The US Dollar is riding high against most foreign currencies.
Much of American consumption relies on foreign goods, which should be cheaper due to exchange rates.
Why are prices going up (inflation) on foreign products?
Are bushiness just pricing in what the market will bear?
The big drivers of inflation in the U.S. this year has been energy prices and wage costs. Importing foreign goods consumes fuel (which is more expensive now), and requires workers (which also cost more).
Then, bringing those goods from a U.S. port, to the consumer’s home, requires domestic transport, and employees in the transportation system, which, again, cost more now.
Plus, of course, inflationary pressures resulting from higher energy prices operate outside the US too. The manufactured goods that the US imports costs more to manufacture in their home countries because they, too, suffer from higher energy costs, etc. So the effect of the rise in USD relative to other countries is offset by the rise in prices denominated in those other currencies.
I’ll take greed for a hundred, Alex.
We live out in the middle of nowhere Arizona about 5 miles from a major freeway. Before gas prices got so high, gas prices were pretty much the same between stations and in the hundred mile area. Now gas prices have a DOLLAR a gallon range within 60 miles.
Miss-spelled business in the OP.
Time to summon the fat finger excuse.
If you self report yourself, the wonderful mods are quick to make the correction for you.
One way to look at this is that inflation is high everywhere, but it’s even higher in other countries, which is why the US dollar is strengthening against them.

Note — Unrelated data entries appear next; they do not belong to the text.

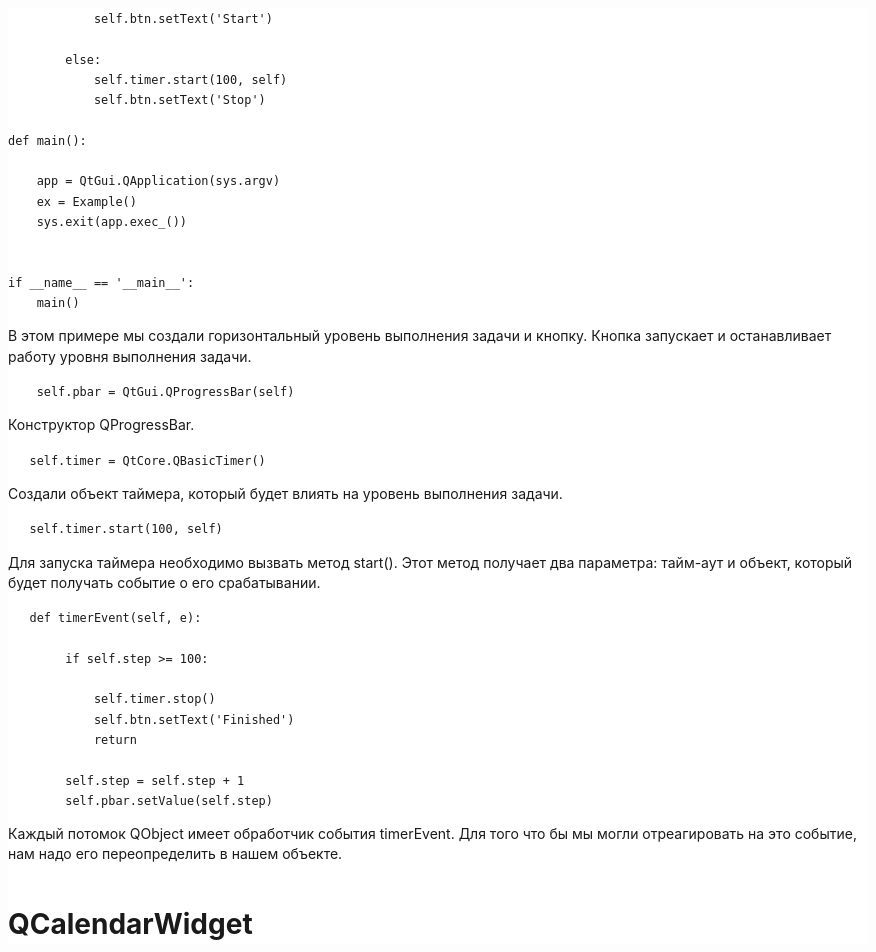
 ```
            self.btn.setText('Start')
            
        else:
            self.timer.start(100, self)
            self.btn.setText('Stop')
        
def main():
    
    app = QtGui.QApplication(sys.argv)
    ex = Example()
    sys.exit(app.exec_())


if __name__ == '__main__':
    main()    
```

В этом примере мы создали горизонтальный уровень выполнения задачи и кнопку. Кнопка запускает и останавливает работу уровня выполнения задачи.

```
    self.pbar = QtGui.QProgressBar(self)
```
Конструктор QProgressBar.


```
   self.timer = QtCore.QBasicTimer()
```
Создали объект таймера, который будет влиять на уровень выполнения задачи.

```
   self.timer.start(100, self)
```
Для запуска таймера необходимо вызвать метод start(). Этот метод получает два параметра: тайм-аут и объект, который будет получать событие о его срабатывании.

```
   def timerEvent(self, e):
      
        if self.step >= 100:
        
            self.timer.stop()
            self.btn.setText('Finished')
            return
            
        self.step = self.step + 1
        self.pbar.setValue(self.step)
```
Каждый потомок QObject имеет обработчик события timerEvent. Для того что бы мы могли отреагировать на это событие, нам надо его переопределить в нашем объекте.

# QCalendarWidget

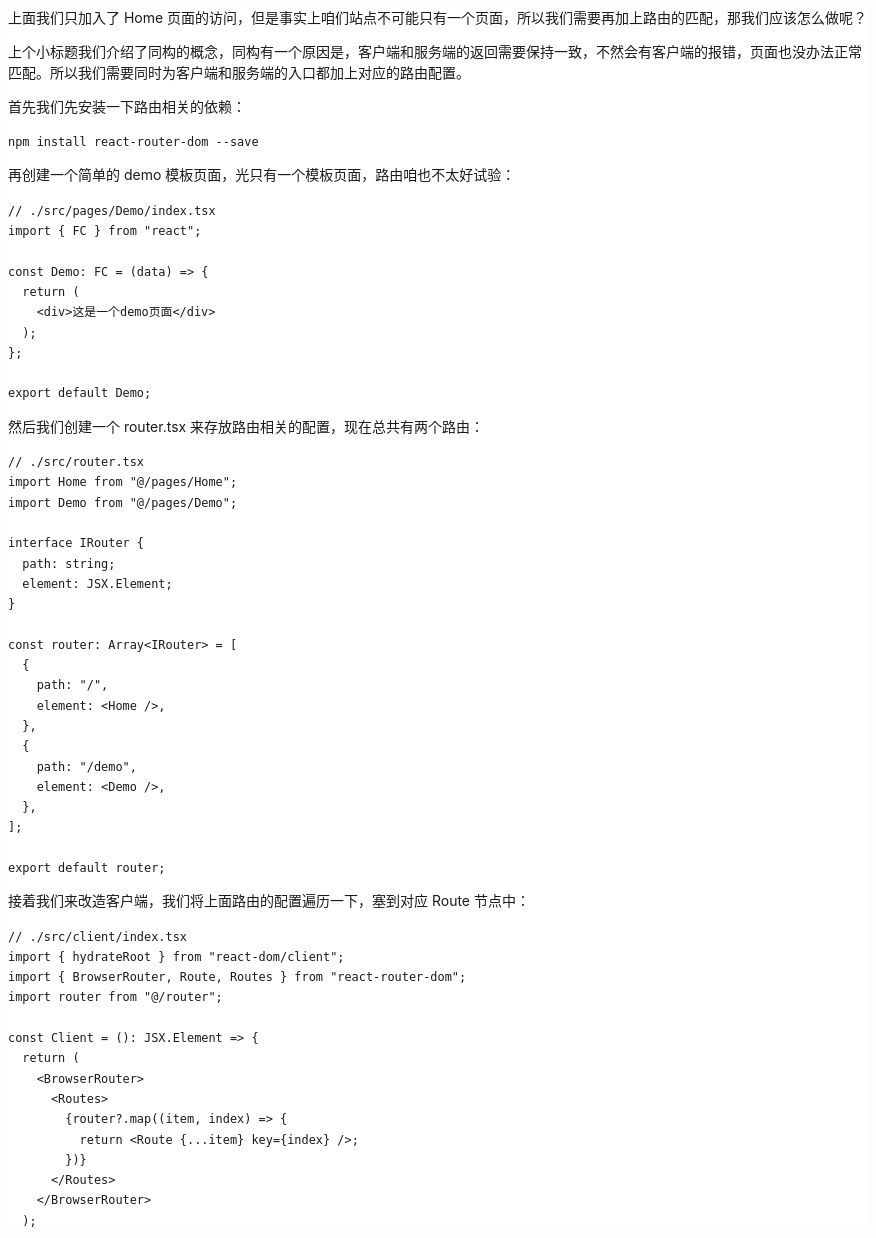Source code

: 上面我们只加入了 Home 页面的访问，但是事实上咱们站点不可能只有一个页面，所以我们需要再加上路由的匹配，那我们应该怎么做呢？

上个小标题我们介绍了同构的概念，同构有一个原因是，客户端和服务端的返回需要保持一致，不然会有客户端的报错，页面也没办法正常匹配。所以我们需要同时为客户端和服务端的入口都加上对应的路由配置。

首先我们先安装一下路由相关的依赖：

```
npm install react-router-dom --save
```

再创建一个简单的 demo 模板页面，光只有一个模板页面，路由咱也不太好试验：

```
// ./src/pages/Demo/index.tsx
import { FC } from "react";

const Demo: FC = (data) => {
  return (
    <div>这是一个demo页面</div>
  );
};

export default Demo;
```

然后我们创建一个 router.tsx 来存放路由相关的配置，现在总共有两个路由：

```
// ./src/router.tsx
import Home from "@/pages/Home";
import Demo from "@/pages/Demo";

interface IRouter {
  path: string;
  element: JSX.Element;
}

const router: Array<IRouter> = [
  {
    path: "/",
    element: <Home />,
  },
  {
    path: "/demo",
    element: <Demo />,
  },
];

export default router;
```

接着我们来改造客户端，我们将上面路由的配置遍历一下，塞到对应 Route 节点中：

```
// ./src/client/index.tsx
import { hydrateRoot } from "react-dom/client";
import { BrowserRouter, Route, Routes } from "react-router-dom";
import router from "@/router";

const Client = (): JSX.Element => {
  return (
    <BrowserRouter>
      <Routes>
        {router?.map((item, index) => {
          return <Route {...item} key={index} />;
        })}
      </Routes>
    </BrowserRouter>
  );
```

If you think about it like that, it’s not a surprise that foreign goods are rising in price. Foreign markets are experiencing even higher prices for inputs than we are!
Bushiness is why we have hedge funds.
“According to this chart, what is the biggest driver of inflation during the pandemic? The blue – the dark blue is the recent period,” Porter pointed out.
“It would be corporate profits,” Konczal confirmed.
“And what is that percentage?” Porter asked.
“It is 54 percent,” Konczal replied, “and that number does stay that level of high if you update that number to more recent numbers as well.”
Porter asked if that meant that “over half of the increased prices people are paying are coming from increases in corporate profits?”
Konczal said that it did and that “the unit price index is reflected in corporate profits as opposed to other costs.”
Porter questioned Konczal, “how does that compare to, historically, other periods of inflation or over other periods of economic time?”
Konczal noted that “it is significantly higher in this recovery – 11.5 percent.”
Porter added, “and what is it today?”
Konczal conceded that it is “53 percent.”
Link in that cite,
I wouldn’t be too surprised if that were true. Basically nothing that I buy has gone up in price all that much. Groceries a little, but that’s about it. I only spend money I things that I think are worth my money, whether before or after - I don’t go around spending all the money I have on everything people are selling just because I can afford it. Most people seem to actually do that, and so corporate America is keen to raise prices when people feel like prices should be rising. This causes larger increases in prices than those required by input costs, but they can always just blame it on inflation.
The part of this explanation that always seems to be missing is why this just happened?
Were companies not greedy 5 years ago? 10? If they had this kind of pricing power, why did they wait until now to use it?
The standard economic answer that there’s lots of inflation due to monetary stimulus, supply and demand shocks due to the pandemic and responses to it, and a war between the western world and Russia makes a lot of sense in comparison. We didn’t have those things 5 or 10 years ago, which is why we’re getting inflation now and not then.
I’m not an economist. Just an average Joe. But the Dollar has been strengthening for some time. Shouldn’t that translate to less USD to purchase products from a country that has a falling currency?
I understand that the rising cost of transportation (and possibly raw materials) are a factor in driving up some prices, but there should be some US consumer windfall from a strong currency on the world market.
Is it lower inflation relative to other countries?
Or are tariffs artificially keeping the price of foreign goods up?
If corporate profits are up shouldn’t that translate to higher stock returns?
-Not so much in this case.
This^^. Basic low supply and high demand makes sense.
So, the thing to remember is that the dollar “strengthening” is relative to other currencies. Both currencies are weakening with respect to real goods, the dollar is just weakening more slowly.
There is a US consumer windfall from this effect, it’s just that the windfall shows up as “the price of foreign goods are not increasing as fast as the price of domestic goods” rather than what would have happened in the past when inflation in the US was low and it showed up as “the price of foreign goods is dropping relative to the price of domestic goods”. The price drop is still there, it’s just a smaller drop than overall inflation, so the net change in prices is still up, just less up.
Yes.
That’s what tariffs do, but they haven’t in general increased in the last year or two, so they don’t explain a recent change in relative prices.